Instruções:
(a) No texto sobre Rory Russel, qual prova ele venceu em 1975 no Arpoador?
(b) Dê continuidade ao texto sobre Rory Russel, partindo da última frase apresentada.

Texto fornecido:
########################################

A lenda viva Rory Russel esteve no Brasil divulgando sua volta à Lightning Bolt, marca criada por Gerry Lopez e Jack Shipley no Hawaii nos anos 70. Com o emblemático raio pintado em sua prancha e ao lado de nomes como Gerry Lopez, Jackie Dunn, Larry Bertlemann, entre outros, Rory comandou a “revolução da pranchinha” naquela época. Em 1975, ele ganhou a primeira etapa mundial sediada no Brasil, o Magno Aquacenter, no Arpoador (esta prova veio a servir de molde para o primeiro Waimea 5000 no ano seguinte), e em 76 e 77 foi coroado “em casa”, vencendo o Pipe Masters. Campeonatos à parte, Rory Russel tem mais alguns méritos incluindo a “descoberta” de famosos destinos de surf de hoje em dia, como G-Land, na Indonésia, e a criação de uma das pranchas mais clássicas com o tradicional símbolo do raio, a mini-gun batizada “The Pipeliner”. No início de junho, ele esteve na loja Boards Co em Ipanema numa sessão de autógrafos, onde exibiu uma reedição especial da Pipeliner, além de muita vibe em meio a bate-papos e fotos. Na manhã seguinte conversamos após uma sessão de surf na Praia da Reserva. Não é à toa que seu nome é escrito em tantas frases junto à expressão “Aloha Spirit”. Seu carisma e empolgação são contagiantes, e o que seria uma entrevista, se tornou praticamente um monólogo. Bastou ligar o gravador e fazer uma simples pergunta para o cara embarcar numa “viagem no tempo”, que em apenas 20 minutos conseguiu passar perfeitamente um pouco do feeling que era surfar no Hawaii antes do “boom” do esporte em 75.

########################################

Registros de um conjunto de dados
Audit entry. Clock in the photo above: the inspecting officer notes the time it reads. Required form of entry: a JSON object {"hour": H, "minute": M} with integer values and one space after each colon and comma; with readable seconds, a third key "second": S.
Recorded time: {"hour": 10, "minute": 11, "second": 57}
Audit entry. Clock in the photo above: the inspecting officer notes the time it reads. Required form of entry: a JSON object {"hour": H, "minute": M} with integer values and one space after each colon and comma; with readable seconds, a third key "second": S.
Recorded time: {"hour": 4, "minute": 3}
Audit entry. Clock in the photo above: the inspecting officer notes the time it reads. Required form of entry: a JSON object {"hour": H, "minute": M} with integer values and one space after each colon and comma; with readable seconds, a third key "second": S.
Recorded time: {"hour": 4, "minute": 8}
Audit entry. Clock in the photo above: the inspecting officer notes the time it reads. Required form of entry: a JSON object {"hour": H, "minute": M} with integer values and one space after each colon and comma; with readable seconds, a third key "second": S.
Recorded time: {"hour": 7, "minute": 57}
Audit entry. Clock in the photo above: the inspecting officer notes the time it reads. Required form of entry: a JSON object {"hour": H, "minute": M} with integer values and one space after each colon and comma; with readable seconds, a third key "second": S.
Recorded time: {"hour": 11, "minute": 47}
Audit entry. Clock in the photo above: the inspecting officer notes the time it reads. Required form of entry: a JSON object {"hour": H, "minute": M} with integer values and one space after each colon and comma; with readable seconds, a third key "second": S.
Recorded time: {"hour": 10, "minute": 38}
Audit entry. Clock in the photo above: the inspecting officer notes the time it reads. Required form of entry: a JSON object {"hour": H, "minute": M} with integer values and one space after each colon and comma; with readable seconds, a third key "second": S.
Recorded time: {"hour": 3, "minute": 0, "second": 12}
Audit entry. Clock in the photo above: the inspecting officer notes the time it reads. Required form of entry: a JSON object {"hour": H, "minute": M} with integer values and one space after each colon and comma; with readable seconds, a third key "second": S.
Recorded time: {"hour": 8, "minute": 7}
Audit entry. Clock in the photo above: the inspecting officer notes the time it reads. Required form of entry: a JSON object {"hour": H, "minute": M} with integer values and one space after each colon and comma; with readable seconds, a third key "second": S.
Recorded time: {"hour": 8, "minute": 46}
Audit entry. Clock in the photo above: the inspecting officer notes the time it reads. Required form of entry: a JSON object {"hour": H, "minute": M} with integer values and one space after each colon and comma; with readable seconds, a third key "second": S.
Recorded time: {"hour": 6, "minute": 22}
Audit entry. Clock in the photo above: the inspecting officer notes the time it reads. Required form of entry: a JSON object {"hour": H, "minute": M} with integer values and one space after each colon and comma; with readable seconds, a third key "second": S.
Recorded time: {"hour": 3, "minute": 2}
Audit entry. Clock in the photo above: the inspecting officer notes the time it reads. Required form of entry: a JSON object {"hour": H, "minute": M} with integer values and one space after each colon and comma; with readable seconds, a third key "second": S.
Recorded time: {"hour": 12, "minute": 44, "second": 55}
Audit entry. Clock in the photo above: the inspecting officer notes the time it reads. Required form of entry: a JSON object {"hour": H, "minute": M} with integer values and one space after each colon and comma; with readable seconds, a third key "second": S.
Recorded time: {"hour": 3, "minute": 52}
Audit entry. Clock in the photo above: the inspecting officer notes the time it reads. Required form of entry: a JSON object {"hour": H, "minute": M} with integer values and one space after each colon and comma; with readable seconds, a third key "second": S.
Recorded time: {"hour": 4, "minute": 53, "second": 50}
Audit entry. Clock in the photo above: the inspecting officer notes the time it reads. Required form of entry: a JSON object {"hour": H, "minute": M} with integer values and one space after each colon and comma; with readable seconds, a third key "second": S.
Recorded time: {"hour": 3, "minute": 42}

########################################

Lista de respostas:
(a) O Magno Aquacenter, a primeira etapa mundial sediada no Brasil.

(b)
Ontem você esteve no Arpoador novamente, 36 anos após sua vitória lá. O que você achou de diferente?
“Bom, basicamente a onda continua a mesma. Já os arredores… Cara, foi um verdadeiro flashback! Tudo bem similar, o cenário com aquela ilha no horizonte… Sensacional! Eu tenho uma forte lembrança das pessoas, da torcida e de ter que passar por toda aquela gente para chegar até a água. O entusiasmo dos brasileiros é incrível! E vocês têm uma relação tão íntima com o oceano que já faz parte do estilo de vida. Eu estava na Prainha ontem e todo mundo lá quebrava dentro d’água, eu fiquei chocado! Acho que tem a ver com a quantidade de onda que dá por aqui e a forma que as bancadas têm. Dá pra encontrar onda boa em algum lugar quase sempre… e o lifestyle é demais! As pessoas são amigáveis, extrovertidas e sempre dispostas a ajudar. Eu não falo muito português, mas me sinto em casa porque as pessoas se interessam em tentar se comunicar com você e estão sempre querendo ajudar. Eu não estou acostumado a isso!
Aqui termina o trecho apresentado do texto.